WHAT IS BEING ASKED: Reproduce every line of the material below word for word, but leave out the pictures.

Item position entries

:::::

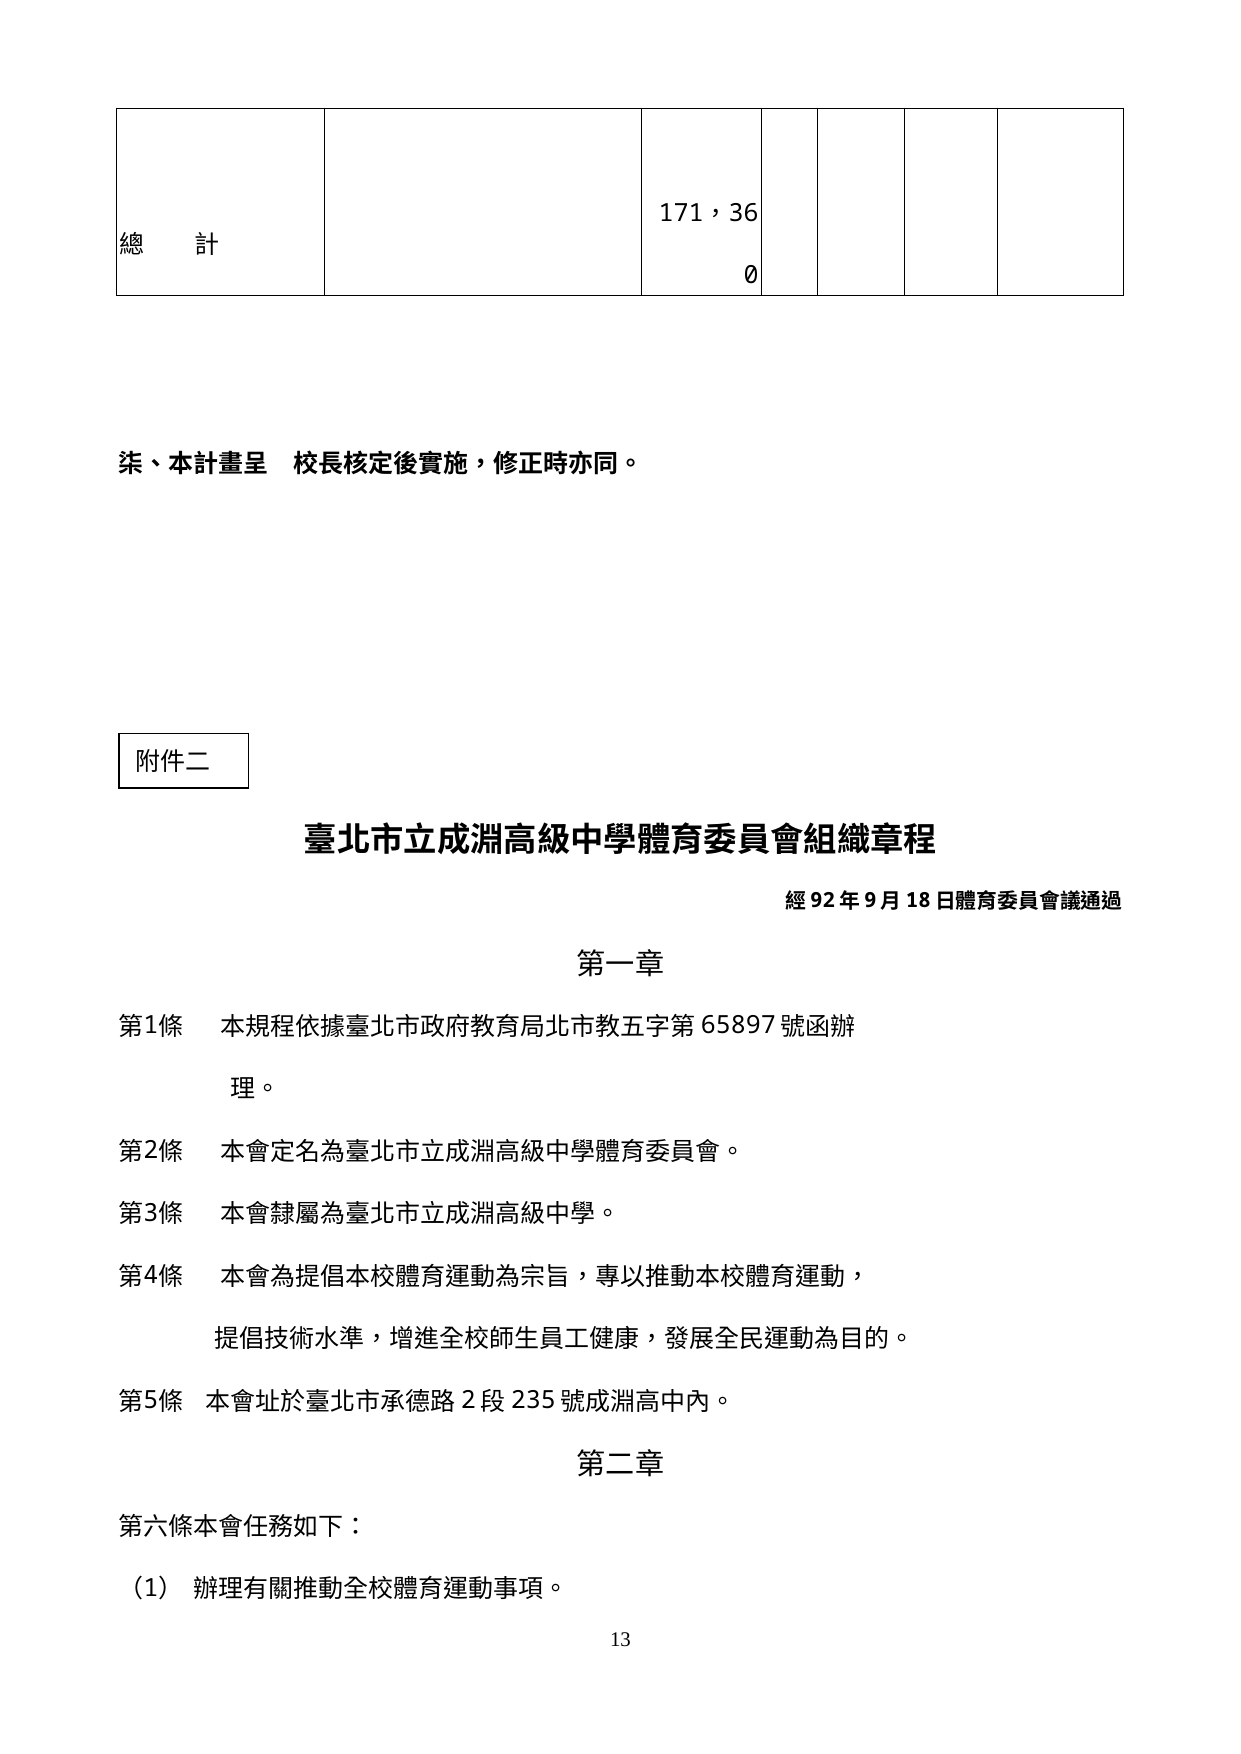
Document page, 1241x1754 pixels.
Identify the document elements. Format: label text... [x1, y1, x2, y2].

text 第一章 [118, 920, 1122, 983]
text 經92年9月18日體育委員會議通過 [118, 858, 1122, 920]
table_cell [762, 109, 817, 295]
table_cell 171，360 [642, 109, 761, 295]
list 本規程依據臺北市政府教育局北市教五字第65897號函辦 [118, 983, 1122, 1045]
text 附件二 [135, 742, 233, 778]
list 辦理有關推動全校體育運動事項。 [118, 1545, 1122, 1608]
text 第二章 [118, 1420, 1122, 1483]
text 柒、本計畫呈 校長核定後實施，修正時亦同。 [118, 420, 1122, 483]
text 臺北市立成淵高級中學體育委員會組織章程 [118, 795, 1122, 858]
table_cell [818, 109, 904, 295]
text 理。 [230, 1045, 1122, 1108]
list 本會址於臺北市承德路2段235號成淵高中內。 [118, 1358, 1122, 1420]
text 第六條本會任務如下： [118, 1483, 1122, 1545]
table_cell [905, 109, 997, 295]
list 本會為提倡本校體育運動為宗旨，專以推動本校體育運動， [118, 1233, 1122, 1295]
table_cell [325, 109, 641, 295]
list 本會隸屬為臺北市立成淵高級中學。 [118, 1170, 1122, 1233]
table_cell 總 計 [117, 109, 324, 295]
text 提倡技術水準，增進全校師生員工健康，發展全民運動為目的。 [118, 1295, 1122, 1358]
table_cell [998, 109, 1123, 295]
list 本會定名為臺北市立成淵高級中學體育委員會。 [118, 1108, 1122, 1170]
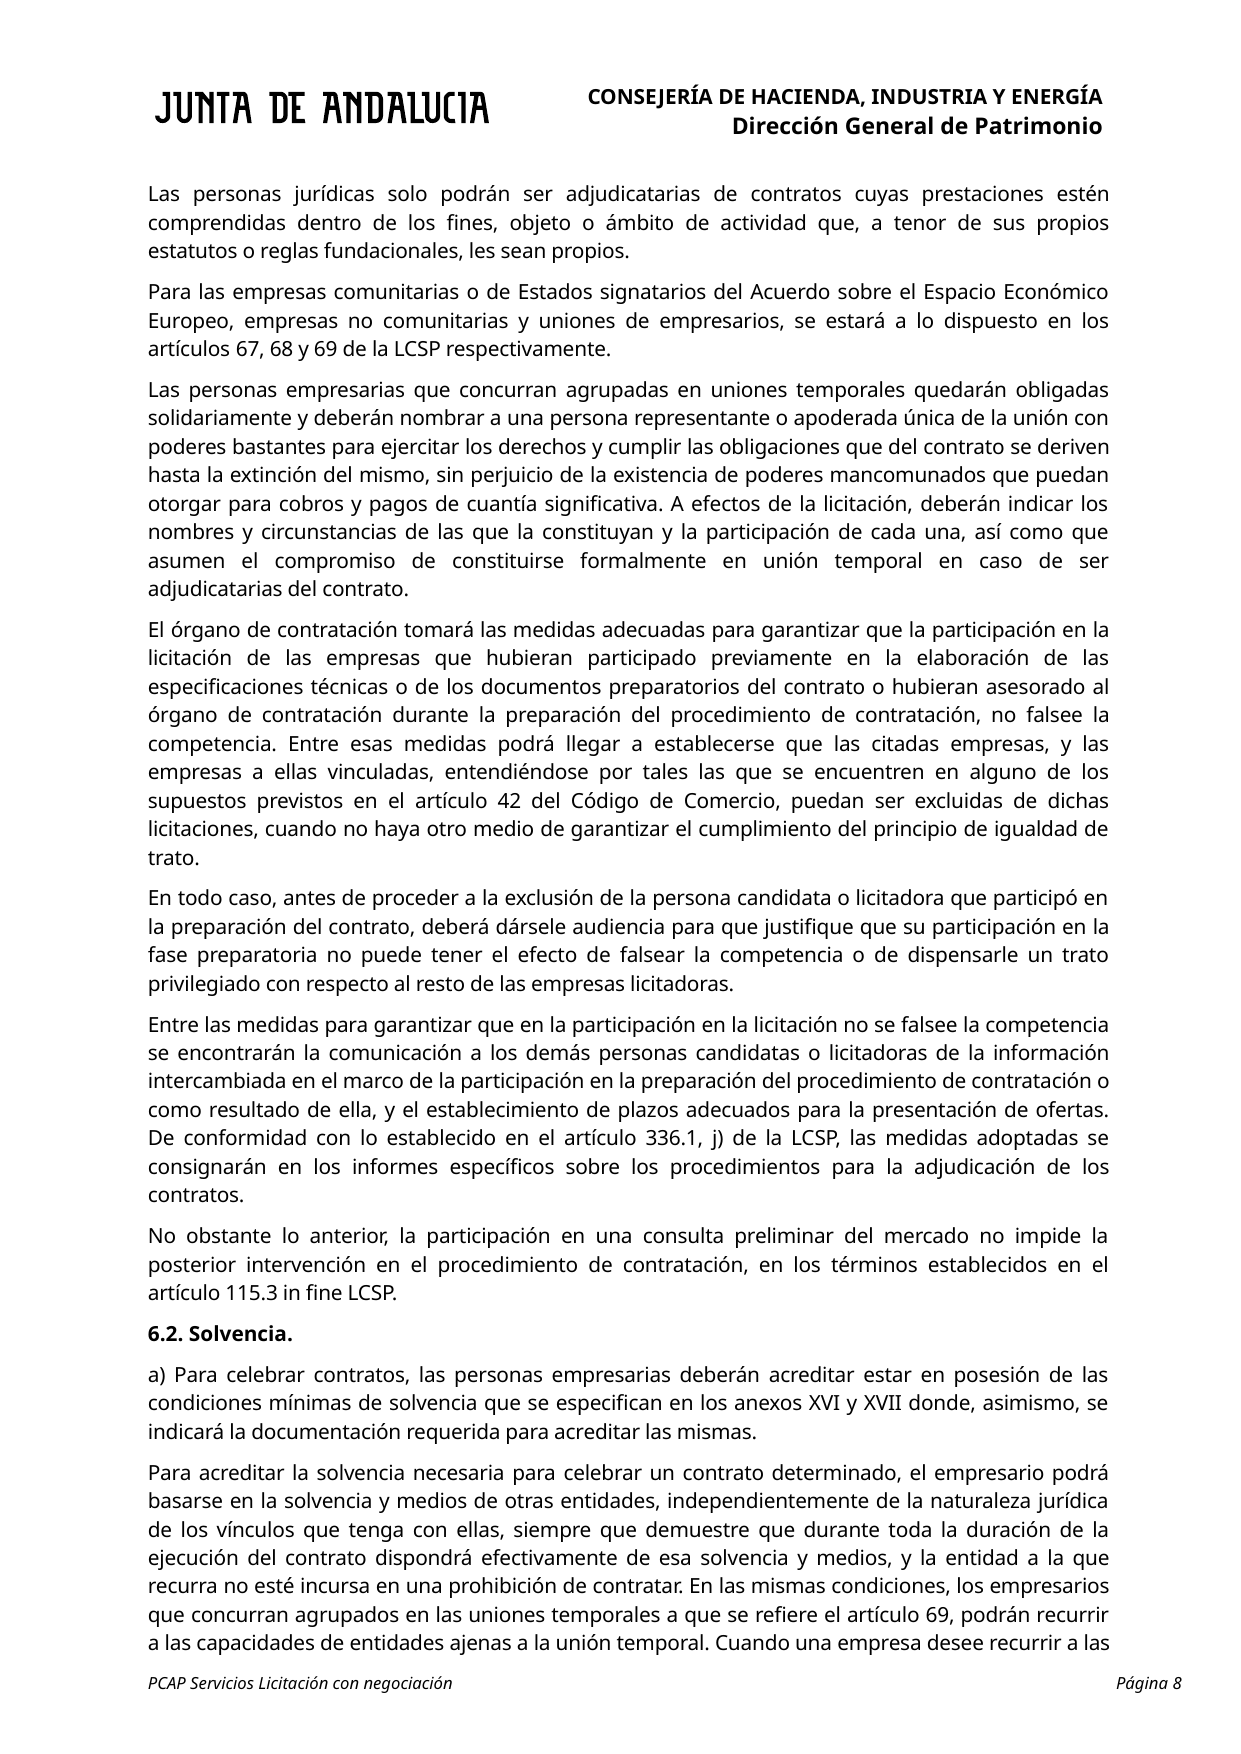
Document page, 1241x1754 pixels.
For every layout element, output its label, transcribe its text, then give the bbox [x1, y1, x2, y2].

text Las personas jurídicas solo podrán ser adjudicatarias de contratos cuyas prestaciones estén comprendidas dentro de los fines, objeto o ámbito de actividad que, a tenor de sus propios estatutos o reglas fundacionales, les sean propios. [148, 179, 1110, 265]
text 6.2. Solvencia. [148, 1319, 1110, 1348]
text Para las empresas comunitarias o de Estados signatarios del Acuerdo sobre el Espacio Económico Europeo, empresas no comunitarias y uniones de empresarios, se estará a lo dispuesto en los artículos 67, 68 y 69 de la LCSP respectivamente. [148, 277, 1110, 363]
text Las personas empresarias que concurran agrupadas en uniones temporales quedarán obligadas solidariamente y deberán nombrar a una persona representante o apoderada única de la unión con poderes bastantes para ejercitar los derechos y cumplir las obligaciones que del contrato se deriven hasta la extinción del mismo, sin perjuicio de la existencia de poderes mancomunados que puedan otorgar para cobros y pagos de cuantía significativa. A efectos de la licitación, deberán indicar los nombres y circunstancias de las que la constituyan y la participación de cada una, así como que asumen el compromiso de constituirse formalmente en unión temporal en caso de ser adjudicatarias del contrato. [148, 375, 1110, 603]
text Entre las medidas para garantizar que en la participación en la licitación no se falsee la competencia se encontrarán la comunicación a los demás personas candidatas o licitadoras de la información intercambiada en el marco de la participación en la preparación del procedimiento de contratación o como resultado de ella, y el establecimiento de plazos adecuados para la presentación de ofertas. De conformidad con lo establecido en el artículo 336.1, j) de la LCSP, las medidas adoptadas se consignarán en los informes específicos sobre los procedimientos para la adjudicación de los contratos. [148, 1010, 1110, 1209]
text El órgano de contratación tomará las medidas adecuadas para garantizar que la participación en la licitación de las empresas que hubieran participado previamente en la elaboración de las especificaciones técnicas o de los documentos preparatorios del contrato o hubieran asesorado al órgano de contratación durante la preparación del procedimiento de contratación, no falsee la competencia. Entre esas medidas podrá llegar a establecerse que las citadas empresas, y las empresas a ellas vinculadas, entendiéndose por tales las que se encuentren en alguno de los supuestos previstos en el artículo 42 del Código de Comercio, puedan ser excluidas de dichas licitaciones, cuando no haya otro medio de garantizar el cumplimiento del principio de igualdad de trato. [148, 615, 1110, 871]
text a) Para celebrar contratos, las personas empresarias deberán acreditar estar en posesión de las condiciones mínimas de solvencia que se especifican en los anexos XVI y XVII donde, asimismo, se indicará la documentación requerida para acreditar las mismas. [148, 1360, 1110, 1445]
text En todo caso, antes de proceder a la exclusión de la persona candidata o licitadora que participó en la preparación del contrato, deberá dársele audiencia para que justifique que su participación en la fase preparatoria no puede tener el efecto de falsear la competencia o de dispensarle un trato privilegiado con respecto al resto de las empresas licitadoras. [148, 883, 1110, 997]
text No obstante lo anterior, la participación en una consulta preliminar del mercado no impide la posterior intervención en el procedimiento de contratación, en los términos establecidos en el artículo 115.3 in fine LCSP. [148, 1221, 1110, 1307]
text Para acreditar la solvencia necesaria para celebrar un contrato determinado, el empresario podrá basarse en la solvencia y medios de otras entidades, independientemente de la naturaleza jurídica de los vínculos que tenga con ellas, siempre que demuestre que durante toda la duración de la ejecución del contrato dispondrá efectivamente de esa solvencia y medios, y la entidad a la que recurra no esté incursa en una prohibición de contratar. En las mismas condiciones, los empresarios que concurran agrupados en las uniones temporales a que se refiere el artículo 69, podrán recurrir a las capacidades de entidades ajenas a la unión temporal. Cuando una empresa desee recurrir a las [148, 1458, 1110, 1657]
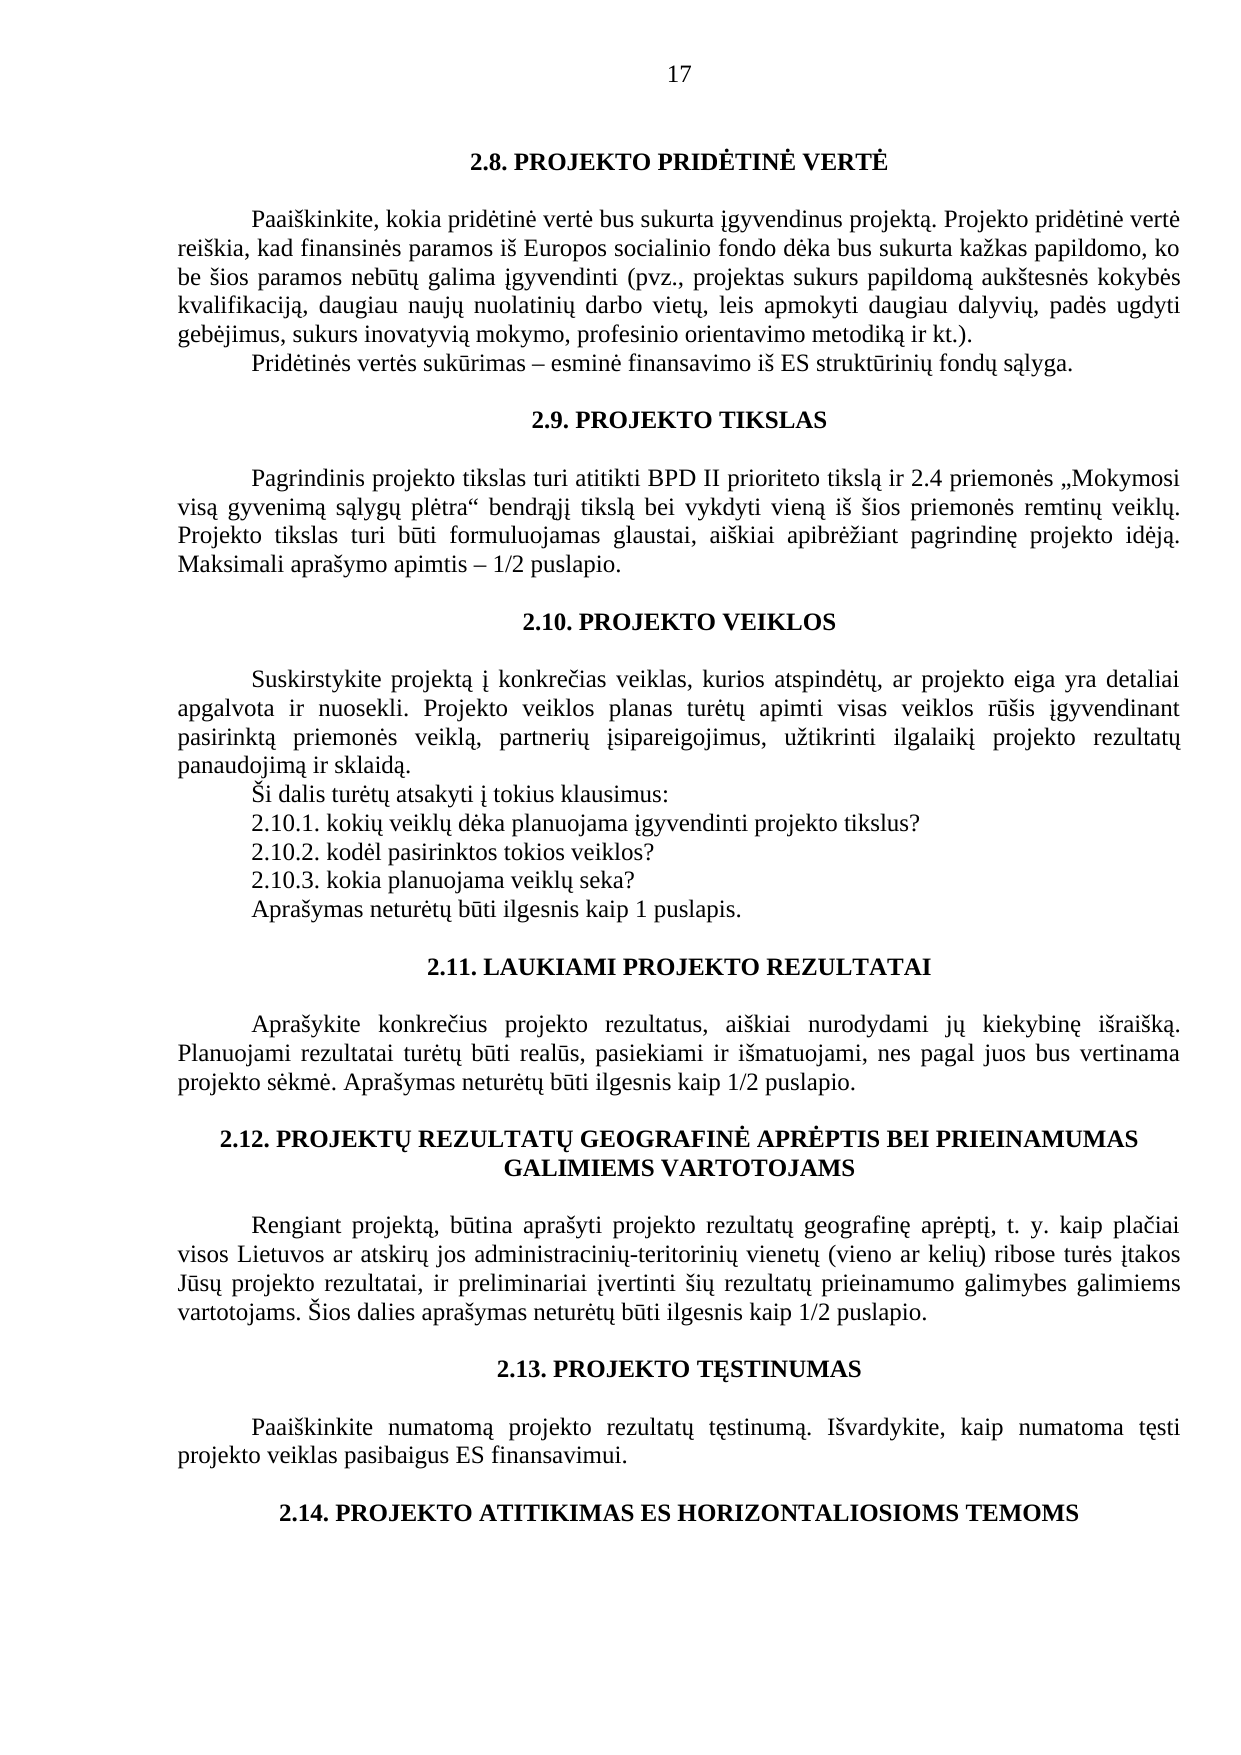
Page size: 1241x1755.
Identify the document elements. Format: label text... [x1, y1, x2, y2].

:::::

ANSWER TO THE TASK:
Document page, 1241x1754 pixels.
Identify the document elements. Format: label text... [x1, y1, x2, y2].

text 第一章 [118, 920, 1122, 983]
text 經92年9月18日體育委員會議通過 [118, 858, 1122, 920]
table_cell [762, 109, 817, 295]
table_cell 171，360 [642, 109, 761, 295]
list 本規程依據臺北市政府教育局北市教五字第65897號函辦 [118, 983, 1122, 1045]
text 附件二 [135, 742, 233, 778]
list 辦理有關推動全校體育運動事項。 [118, 1545, 1122, 1608]
text 第二章 [118, 1420, 1122, 1483]
text 柒、本計畫呈 校長核定後實施，修正時亦同。 [118, 420, 1122, 483]
text 臺北市立成淵高級中學體育委員會組織章程 [118, 795, 1122, 858]
table_cell [818, 109, 904, 295]
text 理。 [230, 1045, 1122, 1108]
list 本會址於臺北市承德路2段235號成淵高中內。 [118, 1358, 1122, 1420]
text 第六條本會任務如下： [118, 1483, 1122, 1545]
table_cell [905, 109, 997, 295]
list 本會為提倡本校體育運動為宗旨，專以推動本校體育運動， [118, 1233, 1122, 1295]
table_cell [325, 109, 641, 295]
list 本會隸屬為臺北市立成淵高級中學。 [118, 1170, 1122, 1233]
table_cell 總 計 [117, 109, 324, 295]
text 提倡技術水準，增進全校師生員工健康，發展全民運動為目的。 [118, 1295, 1122, 1358]
table_cell [998, 109, 1123, 295]
list 本會定名為臺北市立成淵高級中學體育委員會。 [118, 1108, 1122, 1170]
Document page, 1241x1754 pixels.
For every layout element, output its label, transcribe its text, then give the bbox [x1, y1, x2, y2].

text Las personas jurídicas solo podrán ser adjudicatarias de contratos cuyas prestaciones estén comprendidas dentro de los fines, objeto o ámbito de actividad que, a tenor de sus propios estatutos o reglas fundacionales, les sean propios. [148, 179, 1110, 265]
text 6.2. Solvencia. [148, 1319, 1110, 1348]
text Para las empresas comunitarias o de Estados signatarios del Acuerdo sobre el Espacio Económico Europeo, empresas no comunitarias y uniones de empresarios, se estará a lo dispuesto en los artículos 67, 68 y 69 de la LCSP respectivamente. [148, 277, 1110, 363]
text Las personas empresarias que concurran agrupadas en uniones temporales quedarán obligadas solidariamente y deberán nombrar a una persona representante o apoderada única de la unión con poderes bastantes para ejercitar los derechos y cumplir las obligaciones que del contrato se deriven hasta la extinción del mismo, sin perjuicio de la existencia de poderes mancomunados que puedan otorgar para cobros y pagos de cuantía significativa. A efectos de la licitación, deberán indicar los nombres y circunstancias de las que la constituyan y la participación de cada una, así como que asumen el compromiso de constituirse formalmente en unión temporal en caso de ser adjudicatarias del contrato. [148, 375, 1110, 603]
text Entre las medidas para garantizar que en la participación en la licitación no se falsee la competencia se encontrarán la comunicación a los demás personas candidatas o licitadoras de la información intercambiada en el marco de la participación en la preparación del procedimiento de contratación o como resultado de ella, y el establecimiento de plazos adecuados para la presentación de ofertas. De conformidad con lo establecido en el artículo 336.1, j) de la LCSP, las medidas adoptadas se consignarán en los informes específicos sobre los procedimientos para la adjudicación de los contratos. [148, 1010, 1110, 1209]
text El órgano de contratación tomará las medidas adecuadas para garantizar que la participación en la licitación de las empresas que hubieran participado previamente en la elaboración de las especificaciones técnicas o de los documentos preparatorios del contrato o hubieran asesorado al órgano de contratación durante la preparación del procedimiento de contratación, no falsee la competencia. Entre esas medidas podrá llegar a establecerse que las citadas empresas, y las empresas a ellas vinculadas, entendiéndose por tales las que se encuentren en alguno de los supuestos previstos en el artículo 42 del Código de Comercio, puedan ser excluidas de dichas licitaciones, cuando no haya otro medio de garantizar el cumplimiento del principio de igualdad de trato. [148, 615, 1110, 871]
text a) Para celebrar contratos, las personas empresarias deberán acreditar estar en posesión de las condiciones mínimas de solvencia que se especifican en los anexos XVI y XVII donde, asimismo, se indicará la documentación requerida para acreditar las mismas. [148, 1360, 1110, 1445]
text En todo caso, antes de proceder a la exclusión de la persona candidata o licitadora que participó en la preparación del contrato, deberá dársele audiencia para que justifique que su participación en la fase preparatoria no puede tener el efecto de falsear la competencia o de dispensarle un trato privilegiado con respecto al resto de las empresas licitadoras. [148, 883, 1110, 997]
text No obstante lo anterior, la participación en una consulta preliminar del mercado no impide la posterior intervención en el procedimiento de contratación, en los términos establecidos en el artículo 115.3 in fine LCSP. [148, 1221, 1110, 1307]
text Para acreditar la solvencia necesaria para celebrar un contrato determinado, el empresario podrá basarse en la solvencia y medios de otras entidades, independientemente de la naturaleza jurídica de los vínculos que tenga con ellas, siempre que demuestre que durante toda la duración de la ejecución del contrato dispondrá efectivamente de esa solvencia y medios, y la entidad a la que recurra no esté incursa en una prohibición de contratar. En las mismas condiciones, los empresarios que concurran agrupados en las uniones temporales a que se refiere el artículo 69, podrán recurrir a las capacidades de entidades ajenas a la unión temporal. Cuando una empresa desee recurrir a las [148, 1458, 1110, 1657]
Page size: 1241x1755.
Identify the document elements. Format: label text... [x1, y1, x2, y2].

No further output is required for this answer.